**Problem description:**
Please return every line from the entries that has the string "letter" in it.

**Data for review:**
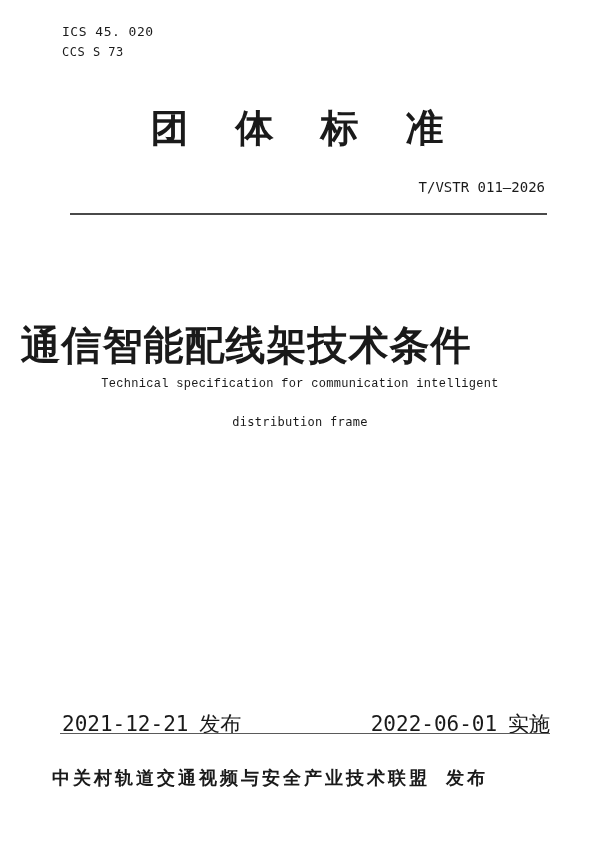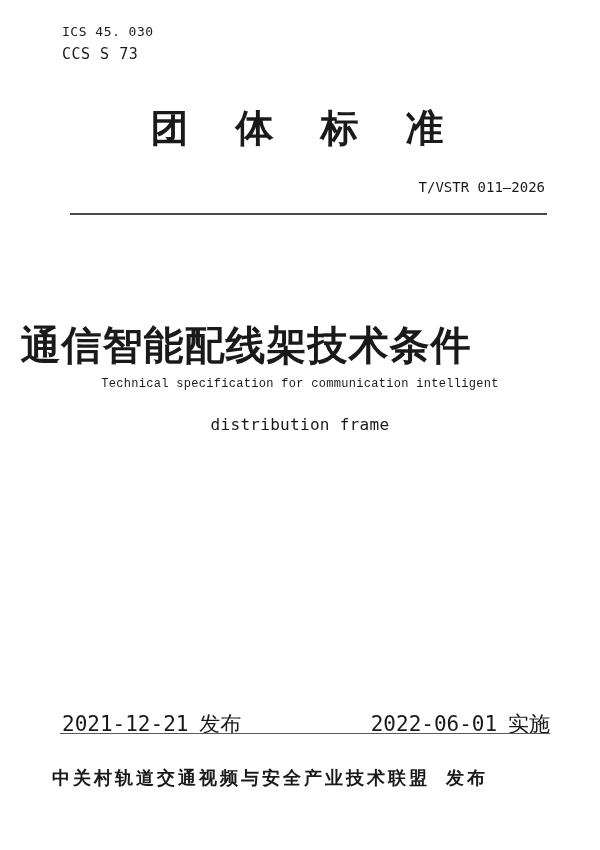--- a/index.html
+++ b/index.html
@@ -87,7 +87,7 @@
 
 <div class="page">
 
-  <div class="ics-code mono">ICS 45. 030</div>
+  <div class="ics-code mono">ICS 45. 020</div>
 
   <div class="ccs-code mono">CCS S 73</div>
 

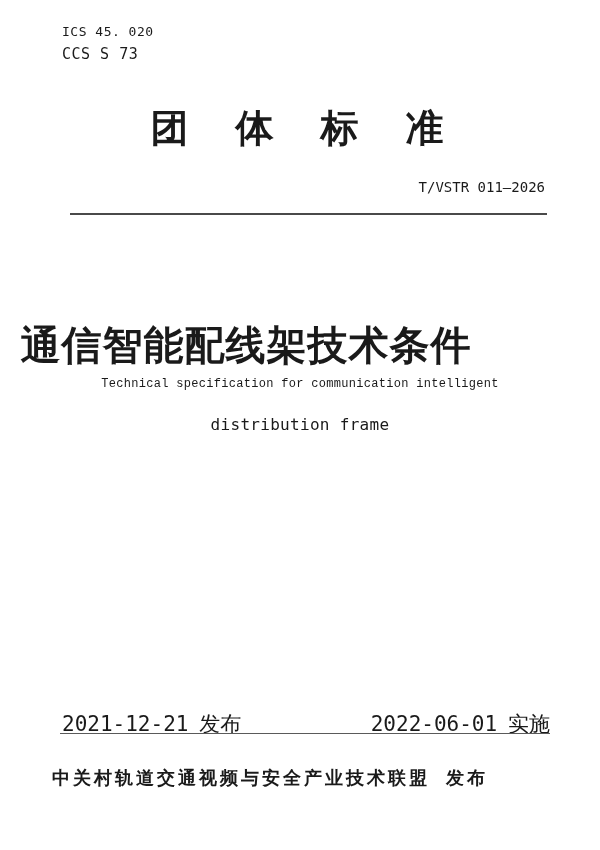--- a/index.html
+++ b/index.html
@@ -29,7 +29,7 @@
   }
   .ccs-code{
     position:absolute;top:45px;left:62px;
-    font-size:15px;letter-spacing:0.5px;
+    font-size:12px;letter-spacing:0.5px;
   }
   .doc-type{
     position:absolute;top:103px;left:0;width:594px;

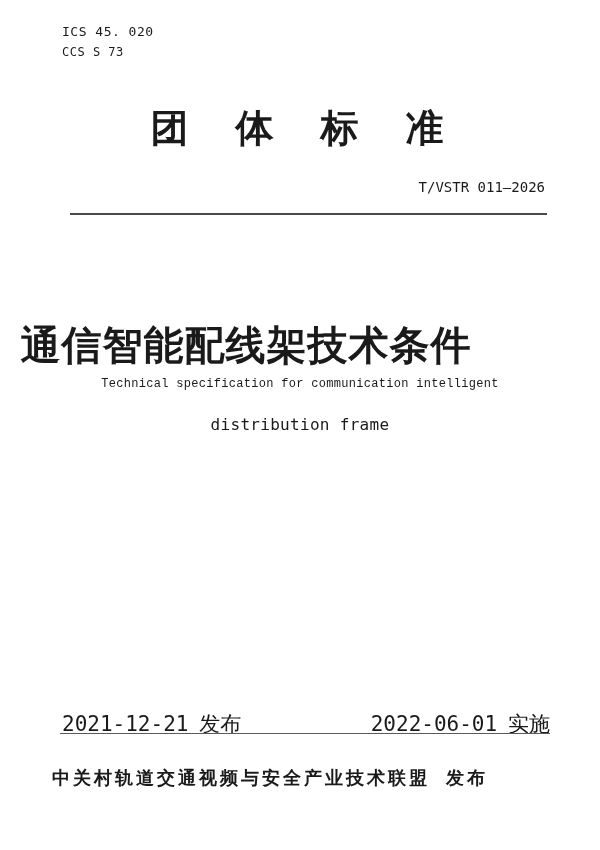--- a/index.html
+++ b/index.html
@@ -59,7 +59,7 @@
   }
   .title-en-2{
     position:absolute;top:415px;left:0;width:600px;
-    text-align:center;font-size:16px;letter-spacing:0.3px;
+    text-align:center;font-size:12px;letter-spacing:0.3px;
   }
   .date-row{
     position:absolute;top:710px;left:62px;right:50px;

**Response:**
-    font-size:15px;letter-spacing:0.5px;
+    font-size:12px;letter-spacing:0.5px;
-    text-align:center;font-size:16px;letter-spacing:0.3px;
+    text-align:center;font-size:12px;letter-spacing:0.3px;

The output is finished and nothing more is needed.